ISO 45001’in yüksek seviyeli yapıda bir standart olduğunu kaydeden Yılmaz, ardından TSE'nin bu alanda yürüttüğü çalışmalara ve verilen eğitimlere değindi. Yılmaz, verilen eğitimler arasında İSG Sistemi Temel Eğitimi, TS ISO 45001: 2018 İş Sağlığı ve Güvenliği Yönetim Sistemi Dokümantasyon Eğitimi, TS ISO 45001 İş Sağlığı ve Güvenliği Yönetim Sistemi İç Tetkik Eğitiminin bulunduğunu anlattı.
Doğaner: “İSG her zaman devam etmesi gerekli bir yol, duramazsınız”
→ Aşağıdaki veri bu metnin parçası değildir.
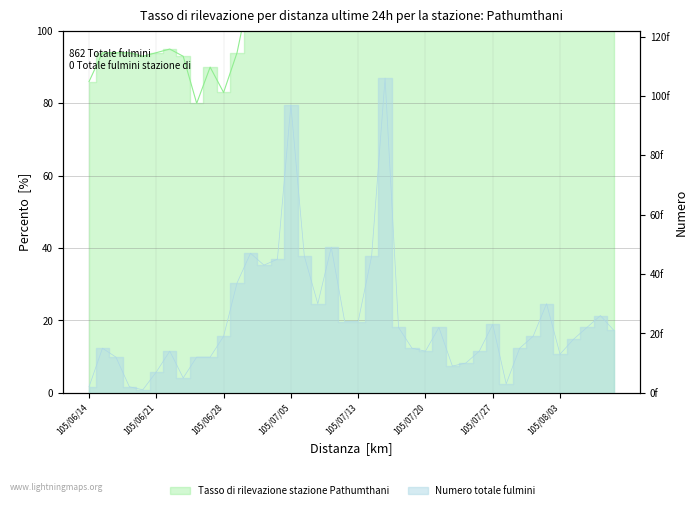

What is the label of the 15th point from the right?

105/07/20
Asa Proje ve Yönetim Danışmanlığı Yetkilisi Sinan Doğaner ise işverenlerle hazırladıkları yüklenici yönetim sistemi hakkında bilgi paylaştı. “Kendi içinde mal ve hizmeti üretmeyip yükleniciler ile çalışan firmalar için İSG risklerini yönetebilmeleri, kaliteyi sağlamaları adına önemli bir model” diyen Doğaner, şunları söyledi:
“Bu sistemi kurmanın olmazsa olmazı, üst yönetimin mutlaka kesin kararı olup tüm kademelere duyuru yapması. Ardından mevcut işletmenin mevcut durumu incelenip yol haritası belirlenecek. Sonrasında işletmeye özel yönetim sistemi mimarisi oluşturulup süreçler tasarlanıp prosedürler belirlenmeli. Dördüncü aşamada sistemin kurulması ve denemelerin başlaması sağlanmalı. Gerekli datalar sisteme yüklenmeli. Sistemi kullanacak olan gerek yüklenicilere gerek sistem içindeki taraflara kullanıcı eğitimleri verilmeli. Sistem içindeki emniyet pasaportunu oluşturmak için dijital bir eğitim modülü de eklenebilir. Bu opsiyonel bir durum. Sistemin olmazsa olmazı sağlıklı data yüklemek için denetlemeler yapılmalı. Bu sistem tamamen dijital olması nedeniyle çıkan sonuçlar bir mail ile herkese gönderiliyor ve denetim kolaylığı sağlıyor. Günün sonunda bu sistemin çıktıları yüklenicilerden gelen eksikler sürekli iyileştirme döngüsü için data oluşturuyor ve sürdürülebilirlik sağlanıyor. Bunları masaya yatırıp zaman zaman (Riskinize göre periyod belirleyebilirsiniz) değerlendirip sistemsel düzeltmeler yapmak gerekiyor. Kısacası İSG’de hiçbir zaman yolun sonu yok. Hiç bitmeyen bir yoldur, duramazsınız.”